++++ Exercise data ++++
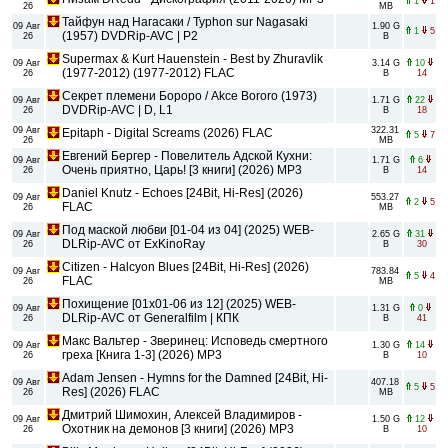
1
1
26
MB
Тайфун над Нагасаки / Typhon sur Nagasaki
09 Авг
1.90 G
1
5
(1957) DVDRip-AVC | P2
26
B
Supermax & Kurt Hauenstein - Best by Zhuravlik
09 Авг
3.14 G
10
(1977-2012) (1977-2012) FLAC
26
B
14
Секрет племени Бороро / Akce Bororo (1973)
09 Авг
1.71 G
22
DVDRip-AVC | D, L1
26
B
18
09 Авг
322.31
Epitaph - Digital Screams (2026) FLAC
5
7
26
MB
Евгений Бергер - Повелитель Адской Кухни:
09 Авг
1.71 G
6
Очень приятно, Царь! [3 книги] (2026) MP3
26
B
14
Daniel Knutz - Echoes [24Bit, Hi-Res] (2026)
09 Авг
553.27
2
5
FLAC
26
MB
Под маской любви [01-04 из 04] (2025) WEB-
09 Авг
2.65 G
31
DLRip-AVC от ExKinoRay
26
B
30
Citizen - Halcyon Blues [24Bit, Hi-Res] (2026)
09 Авг
783.84
5
4
FLAC
26
MB
Похищение [01x01-06 из 12] (2025) WEB-
09 Авг
1.31 G
0
DLRip-AVC от Generalfilm | КПК
26
B
41
Макс Вальтер - Зверинец: Исповедь смертного
09 Авг
1.30 G
14
греха [Книга 1-3] (2026) MP3
26
B
10
Adam Jensen - Hymns for the Damned [24Bit, Hi-
09 Авг
407.18
5
5
Res] (2026) FLAC
26
MB
Дмитрий Шимохин, Алексей Владимиров -
09 Авг
1.50 G
12
Охотник на демонов [3 книги] (2026) MP3
26
B
10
++++
Problem description
I'd like the records above given again exactly, please, without the pictures.

Response for this exercise
1
1
26
MB
Тайфун над Нагасаки / Typhon sur Nagasaki
09 Авг
1.90 G
1
5
(1957) DVDRip-AVC | P2
26
B
Supermax & Kurt Hauenstein - Best by Zhuravlik
09 Авг
3.14 G
10
(1977-2012) (1977-2012) FLAC
26
B
14
Секрет племени Бороро / Akce Bororo (1973)
09 Авг
1.71 G
22
DVDRip-AVC | D, L1
26
B
18
09 Авг
322.31
Epitaph - Digital Screams (2026) FLAC
5
7
26
MB
Евгений Бергер - Повелитель Адской Кухни:
09 Авг
1.71 G
6
Очень приятно, Царь! [3 книги] (2026) MP3
26
B
14
Daniel Knutz - Echoes [24Bit, Hi-Res] (2026)
09 Авг
553.27
2
5
FLAC
26
MB
Под маской любви [01-04 из 04] (2025) WEB-
09 Авг
2.65 G
31
DLRip-AVC от ExKinoRay
26
B
30
Citizen - Halcyon Blues [24Bit, Hi-Res] (2026)
09 Авг
783.84
5
4
FLAC
26
MB
Похищение [01x01-06 из 12] (2025) WEB-
09 Авг
1.31 G
0
DLRip-AVC от Generalfilm | КПК
26
B
41
Макс Вальтер - Зверинец: Исповедь смертного
09 Авг
1.30 G
14
греха [Книга 1-3] (2026) MP3
26
B
10
Adam Jensen - Hymns for the Damned [24Bit, Hi-
09 Авг
407.18
5
5
Res] (2026) FLAC
26
MB
Дмитрий Шимохин, Алексей Владимиров -
09 Авг
1.50 G
12
Охотник на демонов [3 книги] (2026) MP3
26
B
10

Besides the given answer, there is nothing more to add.